Fíam » Horror story with GeoDjango - nside
http://fi.am/entry/horror-story-with-geodjango/
======
jbronn
_sigh_. This guy is intellectually dishonest. I tried to provide give two
comments on his blog, both of which he _refused_ to publish because they point
out mistakes he made. So instead, I'll just publish it here:

(1) DEBUG=False is not a fault of GeoDjango. By default when DEBUG is set,
Django logs all queries put through the ORM. When you're using SQL statements
with geometry values (which can be large), it's easy to exhaust the memory.
I'll make this clear when I complete the docs prior for 1.0.

(2) You are using DWithin at your own peril. DWithin can use indexes cause
because its a wrapper around Distance. Since you read the PostGIS docs so
closely, then I'm sure you're aware that Distance returns the "cartesian
distance between two geometries." If you're using WGS84 lat/lon coordinates,
then you're also using a cartesian distance calculation method on coordinates
in angular units. In other words, your distance calculations are wrong --
getting it right requires extra computation time.
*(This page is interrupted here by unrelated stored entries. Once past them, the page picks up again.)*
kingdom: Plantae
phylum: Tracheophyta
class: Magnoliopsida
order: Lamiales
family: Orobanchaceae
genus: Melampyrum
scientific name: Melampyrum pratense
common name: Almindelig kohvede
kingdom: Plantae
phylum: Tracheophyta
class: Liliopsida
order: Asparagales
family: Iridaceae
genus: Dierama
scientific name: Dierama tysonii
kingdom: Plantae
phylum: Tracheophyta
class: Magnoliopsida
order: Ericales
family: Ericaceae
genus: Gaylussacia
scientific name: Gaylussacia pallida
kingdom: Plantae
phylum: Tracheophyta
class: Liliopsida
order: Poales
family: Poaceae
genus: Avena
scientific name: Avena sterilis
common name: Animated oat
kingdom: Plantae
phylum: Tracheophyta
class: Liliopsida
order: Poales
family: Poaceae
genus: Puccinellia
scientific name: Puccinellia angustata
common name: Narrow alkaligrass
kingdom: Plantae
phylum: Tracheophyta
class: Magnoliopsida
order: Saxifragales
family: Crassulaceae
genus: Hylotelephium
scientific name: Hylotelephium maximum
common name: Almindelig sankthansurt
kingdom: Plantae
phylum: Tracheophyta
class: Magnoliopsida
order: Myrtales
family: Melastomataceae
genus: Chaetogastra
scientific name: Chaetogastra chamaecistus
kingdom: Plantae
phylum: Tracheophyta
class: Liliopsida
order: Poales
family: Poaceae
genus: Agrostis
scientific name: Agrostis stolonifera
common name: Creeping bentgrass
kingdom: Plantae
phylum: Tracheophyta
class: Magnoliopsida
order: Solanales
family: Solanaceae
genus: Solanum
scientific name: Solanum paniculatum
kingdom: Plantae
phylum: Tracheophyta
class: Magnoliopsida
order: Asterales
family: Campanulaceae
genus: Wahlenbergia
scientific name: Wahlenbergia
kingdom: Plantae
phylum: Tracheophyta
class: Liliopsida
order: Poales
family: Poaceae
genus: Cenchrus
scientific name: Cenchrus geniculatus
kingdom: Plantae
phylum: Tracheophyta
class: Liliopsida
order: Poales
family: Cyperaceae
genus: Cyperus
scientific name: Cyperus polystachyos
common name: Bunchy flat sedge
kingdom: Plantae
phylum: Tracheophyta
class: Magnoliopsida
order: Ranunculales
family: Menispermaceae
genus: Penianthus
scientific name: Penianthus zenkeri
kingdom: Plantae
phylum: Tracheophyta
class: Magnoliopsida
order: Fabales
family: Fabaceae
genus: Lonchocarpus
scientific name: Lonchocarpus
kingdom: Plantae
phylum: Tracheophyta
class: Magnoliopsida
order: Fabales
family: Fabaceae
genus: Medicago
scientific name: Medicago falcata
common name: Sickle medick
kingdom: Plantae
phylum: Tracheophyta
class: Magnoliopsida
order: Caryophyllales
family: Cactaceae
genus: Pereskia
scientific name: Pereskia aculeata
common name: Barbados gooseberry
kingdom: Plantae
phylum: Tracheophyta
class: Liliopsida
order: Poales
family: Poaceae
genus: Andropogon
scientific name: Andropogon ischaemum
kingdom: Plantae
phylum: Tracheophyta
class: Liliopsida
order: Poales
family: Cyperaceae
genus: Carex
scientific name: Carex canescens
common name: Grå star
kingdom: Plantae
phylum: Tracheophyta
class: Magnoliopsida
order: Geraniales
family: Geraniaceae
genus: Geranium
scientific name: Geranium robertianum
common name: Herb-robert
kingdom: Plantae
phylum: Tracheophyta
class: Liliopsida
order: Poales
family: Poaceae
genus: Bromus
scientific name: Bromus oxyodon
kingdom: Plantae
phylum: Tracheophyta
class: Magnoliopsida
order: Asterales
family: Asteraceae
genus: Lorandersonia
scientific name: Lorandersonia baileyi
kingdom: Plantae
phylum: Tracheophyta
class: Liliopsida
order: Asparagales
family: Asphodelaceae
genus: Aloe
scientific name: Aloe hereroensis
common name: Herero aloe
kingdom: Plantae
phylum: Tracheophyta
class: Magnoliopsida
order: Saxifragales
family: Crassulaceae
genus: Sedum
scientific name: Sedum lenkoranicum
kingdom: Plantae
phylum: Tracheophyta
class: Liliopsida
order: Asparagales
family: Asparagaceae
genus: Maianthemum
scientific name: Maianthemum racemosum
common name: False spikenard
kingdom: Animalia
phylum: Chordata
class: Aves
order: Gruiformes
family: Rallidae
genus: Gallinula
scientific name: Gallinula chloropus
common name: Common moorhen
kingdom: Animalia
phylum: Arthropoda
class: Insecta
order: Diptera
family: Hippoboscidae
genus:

(3) I've experienced problems with FastCGI, but have had no confirmations of
this problem outside my laptop. My guess it's actually an underlying conflict
with the latest version of flup and the use of ctypes. If you had taken this
part of your post and placed it in a ticket it could be fixed; at the least a
workaround would be provided. [Update: this problem is actually not related to
ctypes/flup -- see Django ticket #9437]

Finally, at no point did you try and address your problems by (i) writing a
message to the django-users list, (ii) filing a ticket explaining your
problem, or (iii) visiting the #geodjango IRC channel and simply asking a
question. Open source software is not a one-way street. If you had spent as
much effort on this gripe post as participating in the community then your
bugs and/or questions would have been addressed.